What RCB got right and Arsenal might be mirroring
RCB’s breakthrough in 2025 was not driven by stardust alone. In fact, it was the opposite. Under coach Andy Flower and captain Rajat Patidar, the franchise pivoted away from over-reliance on individual brilliance towards balance, role clarity and collective composure.
Nine different players won Player of the Match awards. Experienced bowlers shored up historic weaknesses. Close games, once a recurring nightmare, were finally closed out. For the first time, RCB looked calm when it mattered.
Arteta’s Arsenal show signs of a similar evolution.
This is no longer a side living off moments from one or two stars. The defensive platform built around William Saliba and Gabriel has been among the league’s most secure. Even during periods of injury disruption, Arsenal continued to grind out results, a hallmark of champions rather than entertainers.

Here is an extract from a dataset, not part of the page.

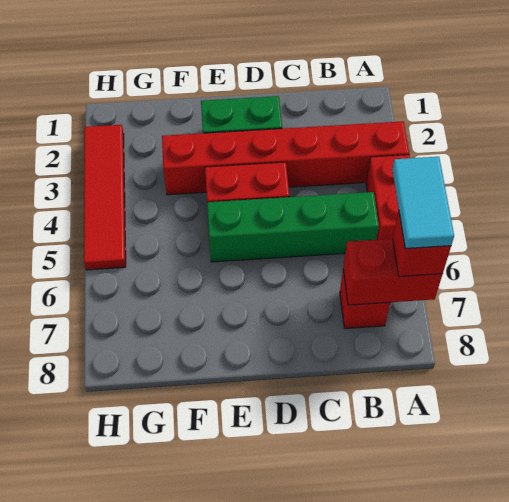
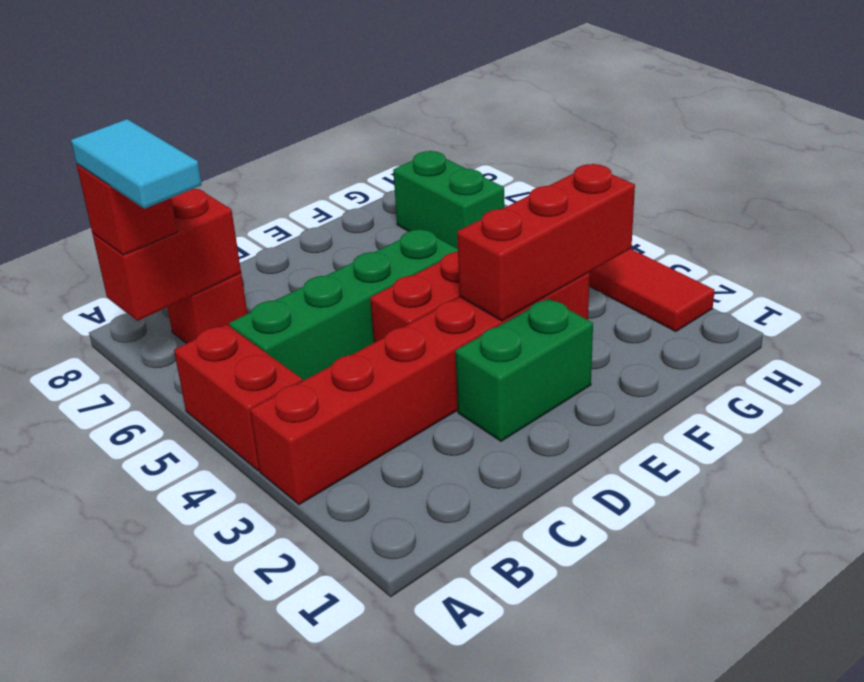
none -> red 1x3 brick [457,164,635,321]
none -> green 1x2 brick [393,151,505,249]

More tellingly, Arsenal have started winning games without dominating narratives. Narrow victories, late goals, controlled second halves, these are the kinds of matches that title winners accumulate quietly.
The psychological hurdle
RCB’s title was as much about shedding baggage as it was about tactics. Years of “Ee Sala Cup Namde” finally turned from meme to reality. The release was emotional, cathartic and validating especially for Virat Kohli, whose loyalty embodied the franchise’s journey.
Arsenal’s equivalent burden is historical rather than individual. The club has finished runners-up three times in recent seasons. Fans have learned caution, not celebration. Even now, with a six-point cushion, few are ready to declare belief openly.
Statistics offer no guarantees either. Historically, teams leading the Premier League at the end of the calendar year have gone on to win the title just over half the time. Arsenal themselves have often been the exception rather than the rule.
City still loom just as pressure once did for RCB
Manchester City remain Arsenal’s biggest obstacle, just as knockout pressure haunted RCB in past IPLs. Guardiola’s side have chased down leads before, and they possess the muscle memory of winning when margins tighten in April and May.
That is where Arsenal’s season will be decided not in January dominance, but in spring resilience.
Arsenal appear closer than ever
RCB finally won because they stopped trying to outrun their past and instead played through it calmly, collectively and without panic. Arsenal, under Arteta, appear closer than ever to doing the same.
They have depth, defensive solidity and crucially experience of falling short. Whether that experience becomes a scar or transforms into a lesson will define the 2025-26 season.
If RCB taught sport anything in 2025, it is this: droughts do end. Arsenal have put themselves in position. Now comes the hardest part- finishing the job.